§ Selected text
Artist Harland Miller is all at sea at the Cannes Film Festival

By Spear's

On arriving in the Côte d’Azur, and joining the crowd standing in limbo around the baggage reclaim area, I saw what all people want to see: their bag; then, what nobody wants to see – or wants anyone else to see – their bag, upside down and open.

Its contents were all over the conveyor belt, as though prefiguring a star’s bedroom the morning after lifting the Palme d’Or. My smoking jacket had one arm draped languidly over the side of the conveyor as though trailing lazy fingers in a pool, the pants, shoes, socks looking – as my mum would say – ‘just where you stepped out of them’.

Excusing my way through the crowd – whose boredom seemed mitigated a mite now, simply by not being me – and making grabs and darting runs after my stuff, I felt the humiliation of contestants on ‘It’s a Knockout’, or was it the ‘Generation Game’?

Out of the airport, the skies were darkening over the town which suggested to me 1939 all over again, a dreamy impression that lurched into sharp focus as my taxi braked for two huge tanks pulling up outside the Carlton Hotel. Even along the festive Croisette, a tank has a business-like, uncommunicative look when pointing at you, I find.

§ Stated problem 1
List every item of clothing that the Cannes account says came out of the bag onto the conveyor belt.
§ Stated problem 2
Write a continuation of the Cannes account, starting after its last sentence.
The material that follows has nothing to do with the Cannes account.

§ Data segment
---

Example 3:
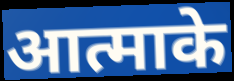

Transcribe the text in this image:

§ Written response 1
smoking jacket, pants, shoes, socks

§ Written response 2
My driver though, David, who’d seen a few stunts over the years, just shook his head appreciatively and raised his cameraphone to snap with the rest of the paps as Sylvester Stallone jumped from the tank, followed by the-rest-and-the-rest of the cast of Expendables 3, making me wonder just exactly who wasn’t in it.

The tank reminded me that on the plane over, in ‘Cannes: A Potted History’, I’d discovered the competition had originally been set up to establish a festival free from the influence of fascism, just then spreading across Europe under Hitler and Mussolini, with the results seen at Venice, all too plain when Jean Renoir’s WW1 masterpiece La Grande Illusion won a prize there but was then declared ‘Cinematographic Enemy Number One’ by Goebbels. A category that could still be in play, but also a great title, to my way of thinking, for a film about that period.

A product of its time then, Cannes’ own timing was pretty off, when, on only the second day of its history, World War Two broke out. An event of course that would be the subject of hundreds of films to come, at the time – as well as everything else it meant – it meant an interruption to the Cannes project.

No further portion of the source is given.